# Residential House Voltage



## bobo60 (Jan 23, 2006)

hello,

my name is bob. nice to meet all of you, thank you for letting me post here!
 Q: when testing a 110/120 outlet in my house, i noticed it read alittle high, 125vac. i know the voltage tends to vary alittle, but every 110/120 circuit i every tested was around 117-120vac. also, the 220/240 circuits all read 248-250vac. its prolly no biggie, but is this normal? or is there a transformer out on a poll that is failing in someway???

bob


----------



## Square Eye (Jan 23, 2006)

My friends at the Pennyrile Electrical Co-op said that the voltage can be considered acceptable at 10% above or below 120v. So, 125v. is well within tolerance. Although a 24 volt range seems excessive, I have heard the same rule of tolerance nearly everywhere I have worked. Check the voltage again at different times of the day and see how it varies. I have wired mall stores and in the morning when the sun is up and the mall is dead the voltage readings are considerably different than after dark, when the stores get busy and all of the lights are on. 
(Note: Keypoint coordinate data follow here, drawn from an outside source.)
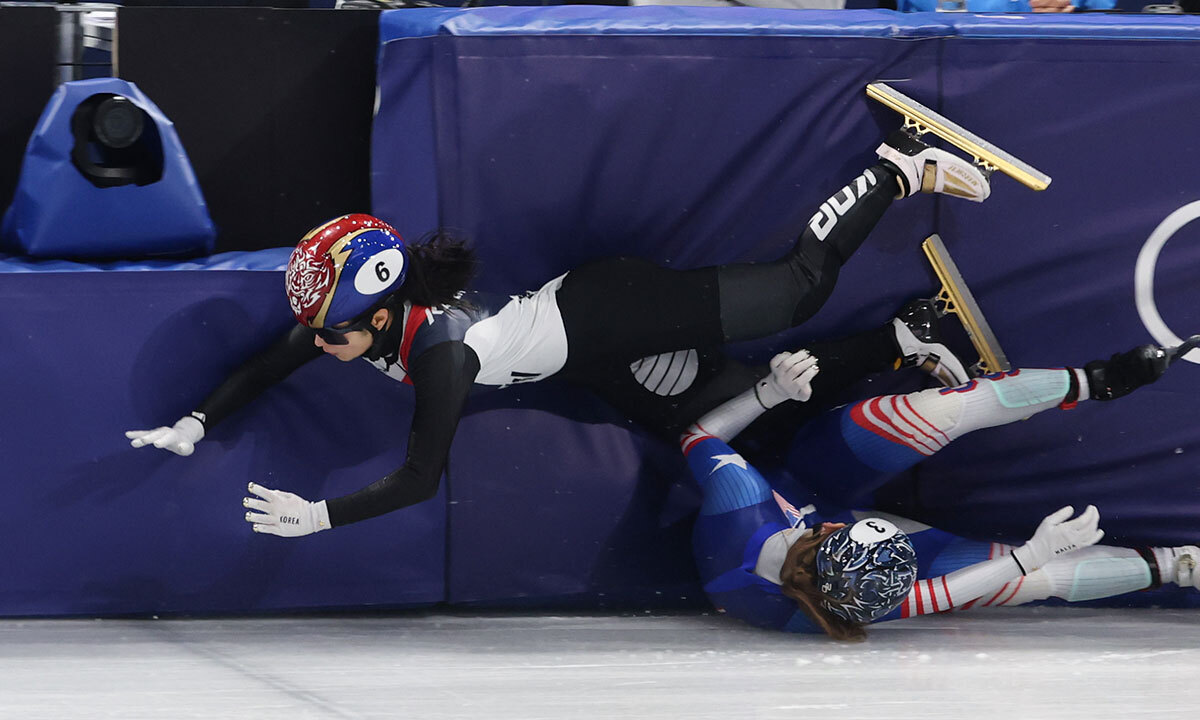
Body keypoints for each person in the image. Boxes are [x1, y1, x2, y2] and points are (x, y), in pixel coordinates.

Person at [126, 131, 989, 537]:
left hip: (608, 312)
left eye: (331, 338)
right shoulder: (354, 325)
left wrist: (318, 516)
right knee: (731, 415)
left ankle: (898, 166)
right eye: (319, 335)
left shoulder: (441, 354)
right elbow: (273, 360)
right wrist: (195, 423)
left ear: (380, 316)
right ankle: (906, 337)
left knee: (795, 295)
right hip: (589, 358)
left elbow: (421, 479)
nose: (318, 348)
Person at [683, 337, 1200, 640]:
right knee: (1031, 581)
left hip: (807, 472)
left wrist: (769, 393)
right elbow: (949, 591)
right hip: (811, 506)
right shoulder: (855, 598)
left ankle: (1096, 380)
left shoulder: (741, 503)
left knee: (939, 412)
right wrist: (1031, 558)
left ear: (828, 531)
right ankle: (1182, 564)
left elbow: (699, 436)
Tom in KY, If you live near an industrial area, expect wild swings in the current.


----------



## bobo60 (Jan 23, 2006)

square eye!

ty for the info. i will check the voltage in the computer room with the tv on and lights and puter on and see how it looks, then shut it all down and check it.  thanks again. i didnt think it was a prob, i was just curious!

bob


----------